D.B. Cooper Hijacking
A man hijacked a plane, collected $200,000 ransom, and parachuted into the night over the Pacific Northwest. He was never found. D.B. Cooper became America's only unsolved skyjacking.
The D.B. Cooper Hijacking
On November 24, 1971, a man using the name Dan Cooper boarded Northwest Orient Flight 305 in Portland, Oregon. He hijacked the plane with a bomb threat, collected $200,000 in ransom, released the passengers, and then parachuted into the darkness over the Pacific Northwest. Despite the largest FBI manhunt in history, he was never found. D.B. Cooper became a folk legend—America’s only unsolved airplane hijacking.
The Hijacking
A middle-aged man in a business suit and dark sunglasses boarded the Boeing 727 bound for Seattle. He handed flight attendant Florence Schaffner a note claiming he had a bomb in his briefcase. His demands were simple: $200,000 in cash (approximately $1.4 million today), four parachutes, and a fuel truck waiting in Seattle. He opened his briefcase to show red cylinders, wires, and a battery.
In Seattle, the passengers and two flight attendants were released.
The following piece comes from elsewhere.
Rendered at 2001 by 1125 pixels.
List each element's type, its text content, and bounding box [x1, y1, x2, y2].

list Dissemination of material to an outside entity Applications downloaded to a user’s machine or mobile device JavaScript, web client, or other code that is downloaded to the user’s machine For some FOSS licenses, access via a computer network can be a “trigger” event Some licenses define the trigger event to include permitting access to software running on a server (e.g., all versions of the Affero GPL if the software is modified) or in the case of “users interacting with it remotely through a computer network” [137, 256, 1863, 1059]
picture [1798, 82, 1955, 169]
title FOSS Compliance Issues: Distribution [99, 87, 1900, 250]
Cooper received the money and parachutes, then ordered the plane to fly toward Mexico City at low altitude with landing gear down and flaps at 15 degrees—conditions that would allow a parachute jump from the rear stairs.
Somewhere over southwestern Washington, Cooper lowered the rear airstair and jumped into the night—into rain, freezing temperatures, and rugged wilderness. The crew felt a pressure bump at approximately 8:13 PM. He was never seen again.
The Investigation
The FBI launched an unprecedented investigation. Hundreds of agents searched the suspected drop zone while military personnel combed thousands of square miles. Every lead was investigated and over 1,000 suspects were considered. Nothing was found—no parachute, no body, no briefcase, no Cooper.
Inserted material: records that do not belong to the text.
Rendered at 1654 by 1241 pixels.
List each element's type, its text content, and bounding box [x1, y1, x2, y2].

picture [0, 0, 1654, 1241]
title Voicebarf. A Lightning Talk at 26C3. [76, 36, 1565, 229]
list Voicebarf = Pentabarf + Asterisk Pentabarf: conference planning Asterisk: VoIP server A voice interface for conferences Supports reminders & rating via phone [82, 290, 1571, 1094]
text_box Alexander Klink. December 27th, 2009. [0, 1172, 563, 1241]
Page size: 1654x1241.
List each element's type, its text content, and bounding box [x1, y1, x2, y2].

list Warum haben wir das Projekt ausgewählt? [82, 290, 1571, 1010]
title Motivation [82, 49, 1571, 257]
In 1980, a boy found $5,800 of the ransom money on the banks of the Columbia River—deteriorated bills whose serial numbers matched the ransom. This is the only physical evidence ever recovered. The discovery raised more questions than it answered: How did the money get there? Did Cooper survive and lose it? Did he die in the river? Did someone else find his remains?
The Suspects
Richard Floyd McCoy Jr., a Vietnam veteran and skydiver, committed a nearly identical hijacking in 1972 and was caught. Some FBI agents believe he was Cooper, but key witnesses say he wasn’t the right man. Robert Rackstraw, a former Army paratrooper and con man, denied involvement until his death in 2019. Kenneth Christiansen, a former Army paratrooper and Northwest Orient employee, was suspected by his brother who believed he confessed on his deathbed. Hundreds more have been proposed through amateur sleuthing, false confessions, and deathbed claims. None have been proven.
Did He Survive?
Most experts believe Cooper died in the jump or shortly after. He jumped into freezing rain at night over rugged, heavily forested terrain. He wore loafers, not boots. One parachute was a dummy training chute. No experienced skydiver would jump in those conditions.
But others point out that no body was ever found. The money discovered was only a fraction of the ransom. Some evidence suggests the money was placed there, not washed up. He clearly knew aircraft systems, and his calm demeanor suggested experience. The absence of any remains—despite massive searches—keeps the mystery alive.
Legacy
D.B. Cooper became an American folk hero. Annual parties celebrate “Cooper Day,” books and films tell his story, and the case influenced airport security procedures. In 2016, the FBI officially suspended active investigation while keeping the case open.
The questions remain: Who was D.B. Cooper? Did he survive the jump? If he died, where are his remains? Was it a perfect crime or a fatal miscalculation?
On Thanksgiving eve 1971, a man jumped out of an airplane with $200,000 and vanished. Fifty years later, we don’t know his name, don’t know if he lived or died, and have found almost nothing he took with him. D.B. Cooper became the ghost of Flight 305—a man who stepped into the darkness and never came back.